Irvin Kershner's ten best films: RoboCop2 and Star Wars among them
Rest in peace, Irvin Kershner, you director of RoboCop 2 and some film called The Empire Strikes Back.
Image via towerofyouth.org Irv Kershner
Born in 1923, he died over the weekend at the age of 87 and left behind an oeuvre of great filmmaking -- including no small number of sequels. So it makes sense that this list begins, ends, and is populated heavily by, second chapters of some of filmdom's favorite properties.
10. RoboCop 2
Okay, so this 1990 sequel to the small-budget smash wasn't the best movie in the world... but it wasn't the worst, either. It had its moments, courtesy of not only Kershner, but famed comic book writer Frank Miller (Sin City, Dark Knight Returns, 300), who co-wrote the script. The film's plot isn't memorable (or even completely coherent), but its blend of humor and violence is actually years ahead of its time.

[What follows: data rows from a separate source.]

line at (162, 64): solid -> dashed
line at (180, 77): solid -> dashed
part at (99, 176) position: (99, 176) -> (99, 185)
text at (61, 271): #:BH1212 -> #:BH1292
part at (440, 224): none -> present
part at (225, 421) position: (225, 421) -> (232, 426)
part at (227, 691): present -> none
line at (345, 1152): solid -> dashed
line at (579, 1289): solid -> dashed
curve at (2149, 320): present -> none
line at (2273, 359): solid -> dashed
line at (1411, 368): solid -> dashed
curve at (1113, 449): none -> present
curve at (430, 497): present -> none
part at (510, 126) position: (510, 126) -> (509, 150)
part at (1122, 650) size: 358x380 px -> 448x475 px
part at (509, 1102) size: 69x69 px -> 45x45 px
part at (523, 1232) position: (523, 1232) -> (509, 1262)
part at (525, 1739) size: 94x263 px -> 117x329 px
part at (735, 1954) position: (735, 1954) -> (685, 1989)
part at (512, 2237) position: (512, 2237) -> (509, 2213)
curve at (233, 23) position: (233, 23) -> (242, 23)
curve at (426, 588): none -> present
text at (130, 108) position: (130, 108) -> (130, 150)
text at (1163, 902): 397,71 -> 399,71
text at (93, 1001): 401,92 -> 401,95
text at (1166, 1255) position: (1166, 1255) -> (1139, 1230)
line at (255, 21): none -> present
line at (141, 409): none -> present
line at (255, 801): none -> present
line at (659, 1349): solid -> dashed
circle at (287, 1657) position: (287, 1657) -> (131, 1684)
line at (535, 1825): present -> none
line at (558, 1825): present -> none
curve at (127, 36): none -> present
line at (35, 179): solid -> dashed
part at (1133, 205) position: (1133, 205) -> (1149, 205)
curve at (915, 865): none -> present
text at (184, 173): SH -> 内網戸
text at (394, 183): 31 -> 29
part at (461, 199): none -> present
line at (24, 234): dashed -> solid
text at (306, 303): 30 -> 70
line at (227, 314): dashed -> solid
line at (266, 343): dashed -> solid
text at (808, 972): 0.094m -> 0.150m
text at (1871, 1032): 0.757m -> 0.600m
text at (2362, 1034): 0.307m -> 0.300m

9. Last Temptation of Christ
This one is something of an exception on this list, since Kershner wasn't in a directing role in this controversial 1988 film, but rather made his acting debut here. In the role of Zebedee, the father of apostles John and James, Kershner made his small and rather unremarkable debut (though it did lead to another acting gig -- this time playing a film director in a Steven Seagal flick). Still, it was important to Kershner, who had long been devoted to the study of world religions.
8 Eyes of Laura Mars
This 1978 thriller starring Faye Dunaway and Tommy Lee Jones did decent box office numbers, but wasn't a critical darling at all, being dismissed by Roger Ebert as a typical "women in trouble" movie. Still, this was the movie that impressed George Lucas so much that he hired Kershner to direct his Star Wars sequel.
A small and intimate film about small suburbanites with intimacy issues, this 1970 film went largely unnoticed by the American audience, though critics found it intelligent and intense. It served as an obvious inspiration for the 1997 film The Ice Storm, which mimics not only its time period and its cultural significance, but also its emotional nature. (No word on whether The Ice Storm also borrowed elements from the frozen planet Hoth.)
6. Never Say Never Again
This 1983 James Bond film (which he apparently did instead of Return of the Jedi, more's the pity) was an unofficial part of the Bond canon -- this was the Roger Moore era of Bond, and Sean Connery's return to the role was received graciously, if not enthusiastically. Still, it was enough for some audiences to just see Connery in the tux, sipping a shaken martini again, genially slurring his Scottish brogue.